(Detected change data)
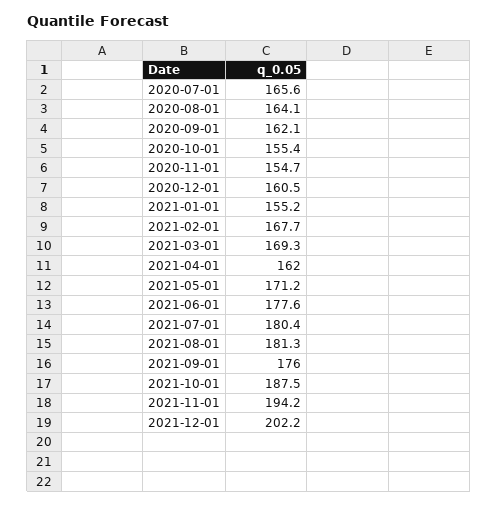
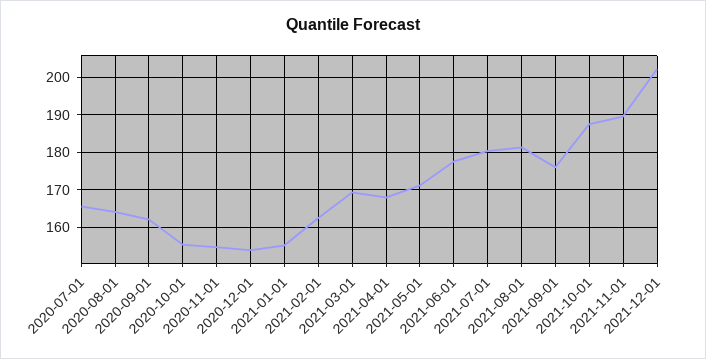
  {
    "2020-07-01": 165.6,
    "2020-08-01": 164.1,
    "2020-09-01": 162.1,
    "2020-10-01": 155.4,
    "2020-11-01": 154.7,
-   "2020-12-01": 160.5,
+   "2020-12-01": 154,
    "2021-01-01": 155.2,
-   "2021-02-01": 167.7,
+   "2021-02-01": 162,
    "2021-03-01": 169.3,
-   "2021-04-01": 162,
+   "2021-04-01": 168,
    "2021-05-01": 171.2,
    "2021-06-01": 177.6,
    "2021-07-01": 180.4,
    "2021-08-01": 181.3,
    "2021-09-01": 176,
    "2021-10-01": 187.5,
-   "2021-11-01": 194.2,
+   "2021-11-01": 190,
    "2021-12-01": 202.2
  }

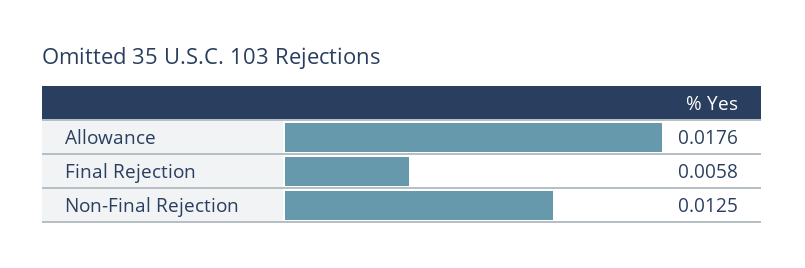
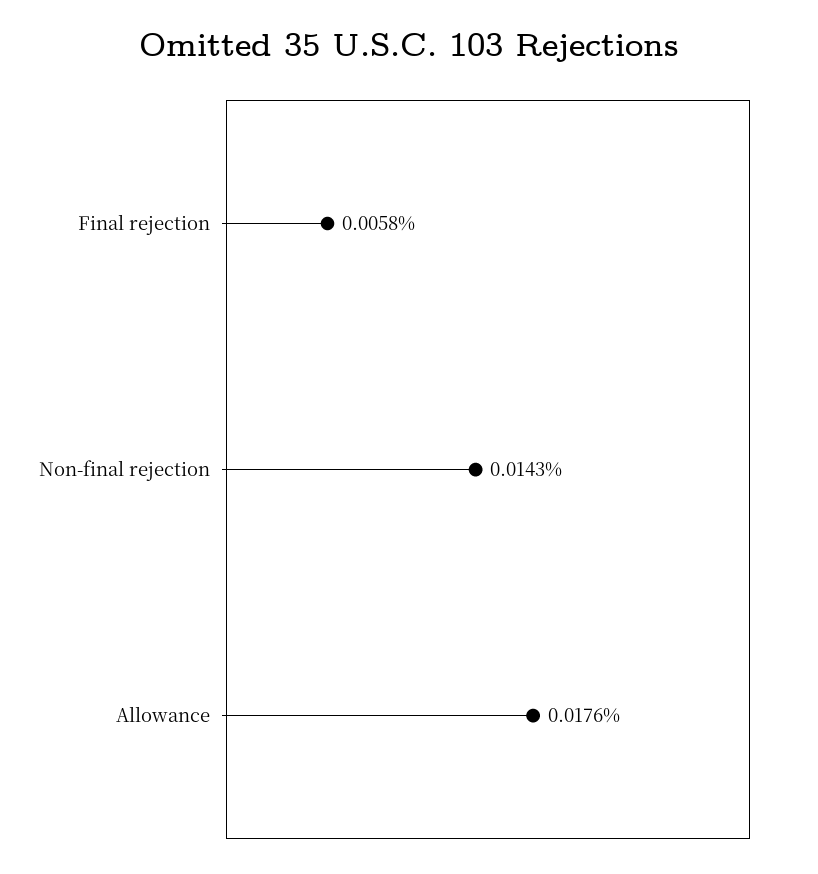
  {
    "Allowance": 0.0176,
    "Final Rejection": 0.0058,
-   "Non-Final Rejection": 0.0125
+   "Non-Final Rejection": 0.0143
  }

● Task
Could you copy every line from the records that has "Final" in it?

● Your solution
    "Final Rejection": 0.0058,
-   "Non-Final Rejection": 0.0125
+   "Non-Final Rejection": 0.0143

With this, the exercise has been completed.